Dead Pigs was originally released in China in 2018, but is now getting a wider U.S. release, thanks to writer/director Cathy Yan’s helming of the 2020’s Birds of Prey: Harley Quinn. Both her features to date have similarities (fast pacing, occasional candy-neon-lit visuals, splashes of dark humor) and tough-looking female protagonists who turn out to be less standoffish than they originally seem. In addition, her films center on those at the high and low ends of society who meet, with world-changing ramifications. (If I liked Birds of Prey less than Dead Pigs, it’s entirely because of the former’s screenplay, which featured conventional plot points that it invested too much energy resolving.)
By comparison, Yan’s earlier movie is more freewheeling, not having a plot to propel it forward so much as principals who cross paths, clash, and tug the narrative this way and that. But at least they’re lively and compelling. For example, Wang is a self-centered, lazy, and irresponsible man/child, but his obsession with a virtual reality video game system leads to absurd moments, such as his having friends of the same age over to play violent shoot-’em-ups.
Candy and Xia Xia, meanwhile, run the risk of becoming too one-dimensional, but early on, Yan softens Candy’s curmudgeonly edges with the detail that she loves animals, especially her toy poodle. Suddenly, her quest to save her house from the wrecking ball has significance as her other pets, pigeons, depend on it—they’re trained to always fly back home, yet how will they do that if the house is destroyed? As for Xia Xia, she begins reconsidering her entourage, which coincides with her very swiftly putting a bullying rich kid in his place.

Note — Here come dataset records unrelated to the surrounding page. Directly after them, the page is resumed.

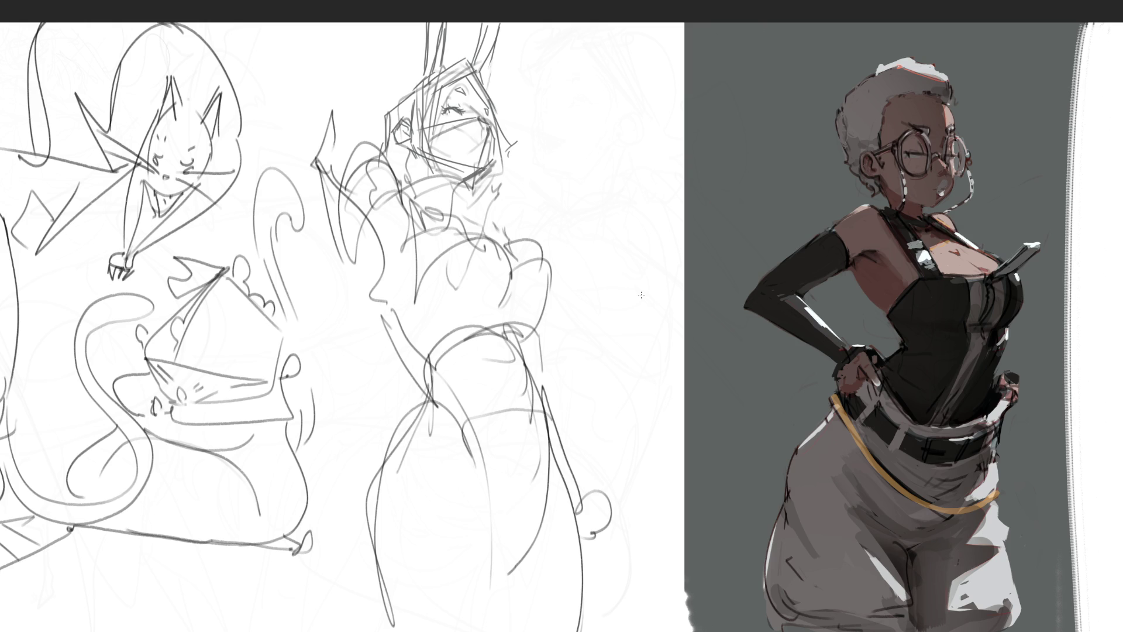
- Sketch a fist holding a tall pointed object left of the bunny's head, redrawing the spike once
mouse_move(309, 157)
left_mouse_down()
mouse_move(335, 167)
mouse_move(341, 190)
left_mouse_up()
mouse_move(321, 119)
left_mouse_down()
mouse_move(309, 150)
mouse_move(330, 100)
mouse_move(348, 111)
mouse_move(350, 128)
mouse_move(337, 126)
mouse_move(359, 151)
left_mouse_up()
left_click_drag(359, 128, 362, 140)
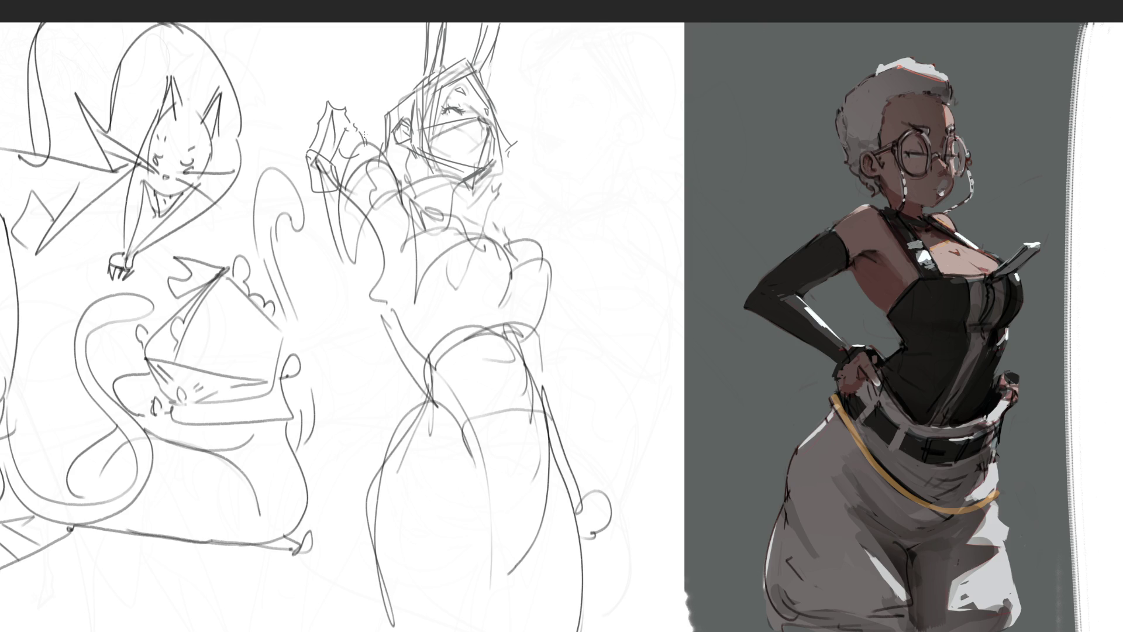
mouse_move(289, 75)
left_mouse_down()
mouse_move(325, 114)
mouse_move(283, 62)
mouse_move(320, 108)
mouse_move(342, 103)
left_mouse_up()
key("ctrl+z")
key("ctrl+z")
key("ctrl+z")
key("ctrl+z")
key("ctrl+z")
mouse_move(349, 158)
left_mouse_down()
mouse_move(365, 138)
mouse_move(310, 115)
mouse_move(243, 24)
mouse_move(334, 83)
left_mouse_up()
mouse_move(251, 29)
left_mouse_down()
mouse_move(283, 77)
mouse_move(325, 86)
mouse_move(314, 97)
mouse_move(304, 53)
mouse_move(321, 70)
left_mouse_up()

Zhen and Xia Xia may not send off sparks as a couple, but at least their respective story lines have involving moments—Zhen attempts to solve a financial predicament by literally throwing his own body into harm’s way. It’s all the more harrowing because it actually seems reasonable, given his lack of options.
Dead Pigs takes an important snapshot of mainland China at an important moment in time, when the nation is experiencing meteoric economic growth and unprecedented access to Western culture and fashion, which definitely have cachet among the young. But the obsession among the well-heeled with things from the West gets taken to satirical extremes—the aforementioned luxury apartment complex, for example, is built around a replica of a Barcelona’s Sagrada Familia. Sean is initially positioned as someone who has benefited from the situation—during one boardroom scene, he is paid what seems like outsized respect for pointing out the obvious—but as the film progresses, he becomes something of a tragic figure, increasingly objectified as just a friendly white face.
While the acting and Yan’s filmmaking verve make this entertaining viewing, it’s ultimately her screenplay’s bite that makes Dead Pigs memorable.